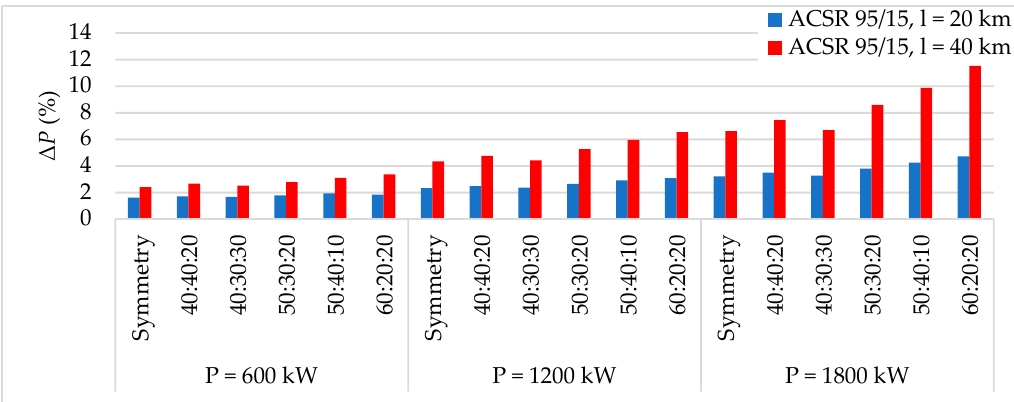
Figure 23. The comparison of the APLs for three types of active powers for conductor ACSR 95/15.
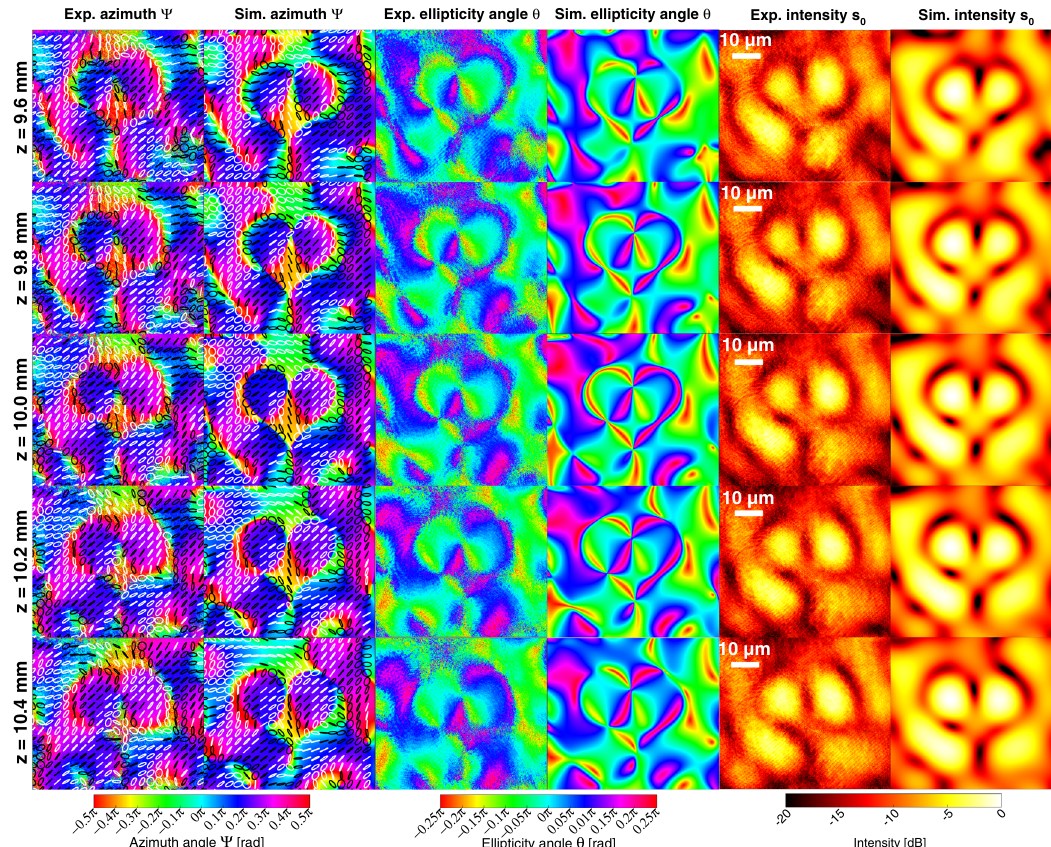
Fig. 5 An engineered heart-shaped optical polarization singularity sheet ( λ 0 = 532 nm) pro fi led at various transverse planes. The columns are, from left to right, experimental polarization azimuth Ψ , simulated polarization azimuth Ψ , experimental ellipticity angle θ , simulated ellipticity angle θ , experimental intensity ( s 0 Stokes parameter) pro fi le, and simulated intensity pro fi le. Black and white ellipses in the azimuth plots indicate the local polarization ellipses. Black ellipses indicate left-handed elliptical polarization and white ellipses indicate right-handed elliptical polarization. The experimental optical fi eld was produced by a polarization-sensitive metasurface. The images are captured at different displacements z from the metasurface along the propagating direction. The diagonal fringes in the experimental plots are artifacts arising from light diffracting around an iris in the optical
# # # # #
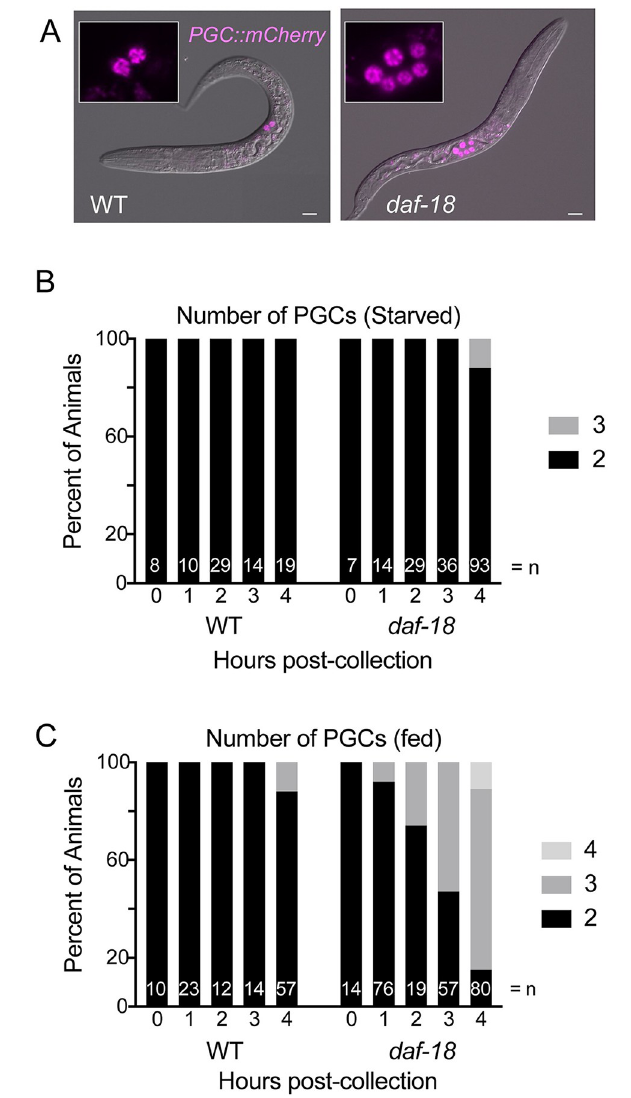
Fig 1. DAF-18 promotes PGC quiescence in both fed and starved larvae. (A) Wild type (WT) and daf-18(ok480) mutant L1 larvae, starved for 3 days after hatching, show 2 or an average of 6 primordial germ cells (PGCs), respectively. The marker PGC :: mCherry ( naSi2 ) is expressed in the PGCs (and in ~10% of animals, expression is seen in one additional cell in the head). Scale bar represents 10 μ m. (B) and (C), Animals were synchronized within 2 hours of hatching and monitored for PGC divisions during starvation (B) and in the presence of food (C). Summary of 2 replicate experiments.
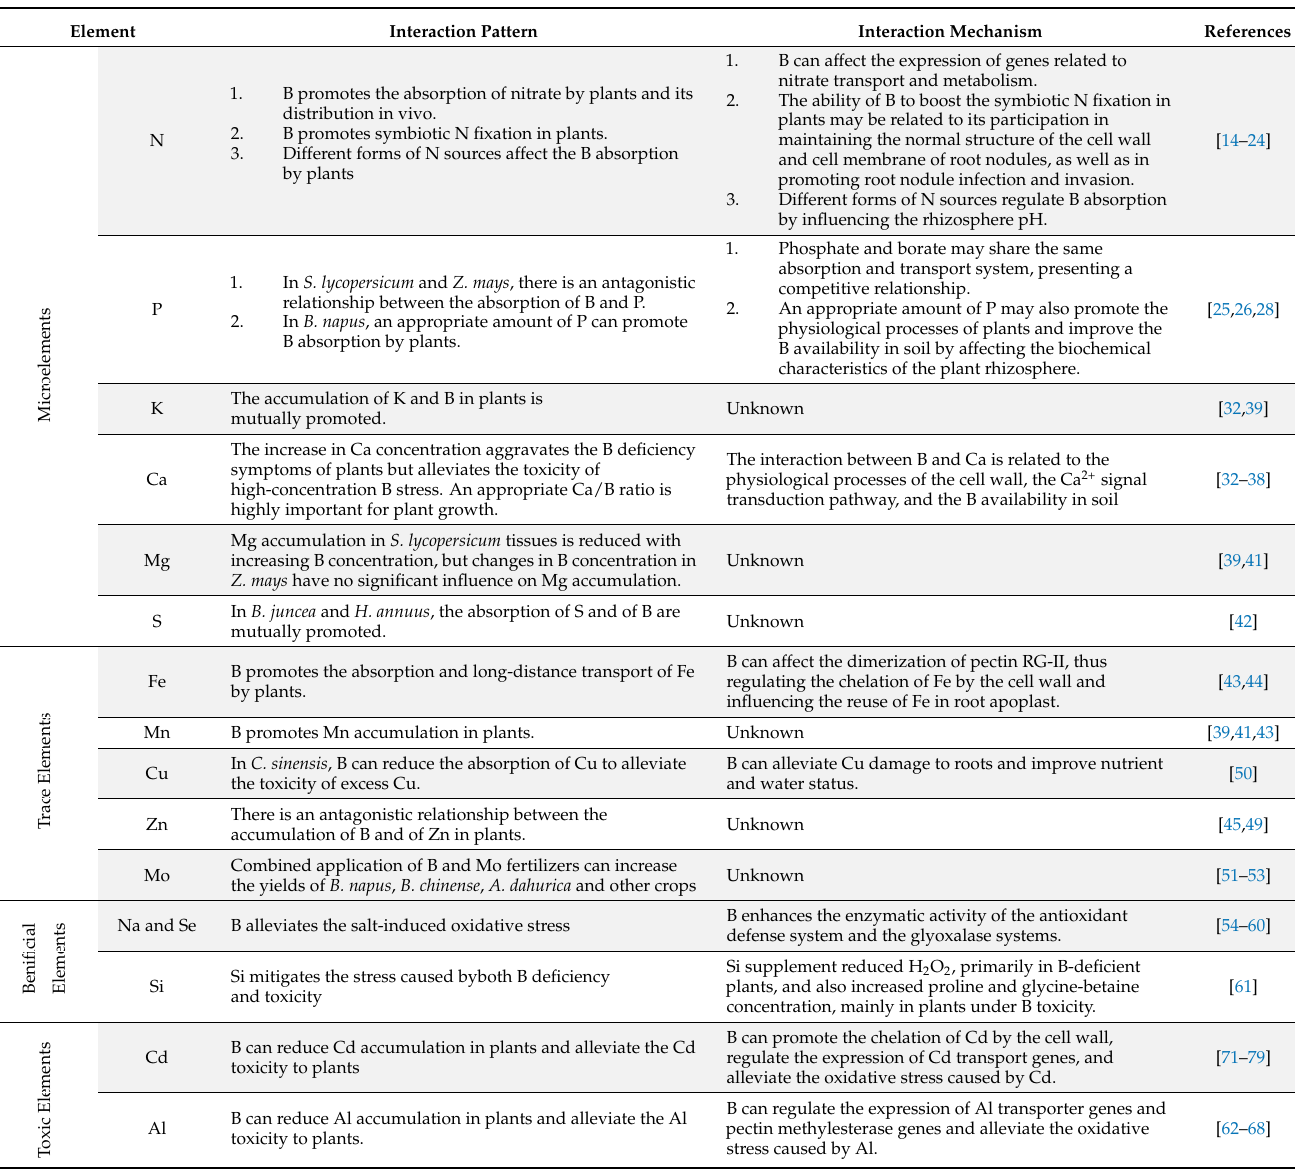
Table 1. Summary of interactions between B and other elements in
# # # # #
* Work to complete:
Would you output the lines above from the line holding "Fig 1. DAF-18" up to and including the line holding "Table 1. Summary", exactly and only those, with no pictures?

* Result of this task:
Fig 1. DAF-18 promotes PGC quiescence in both fed and starved larvae. (A) Wild type (WT) and daf-18(ok480) mutant L1 larvae, starved for 3 days after hatching, show 2 or an average of 6 primordial germ cells (PGCs), respectively. The marker PGC :: mCherry ( naSi2 ) is expressed in the PGCs (and in ~10% of animals, expression is seen in one additional cell in the head). Scale bar represents 10 μ m. (B) and (C), Animals were synchronized within 2 hours of hatching and monitored for PGC divisions during starvation (B) and in the presence of food (C). Summary of 2 replicate experiments.
Table 1. Summary of interactions between B and other elements in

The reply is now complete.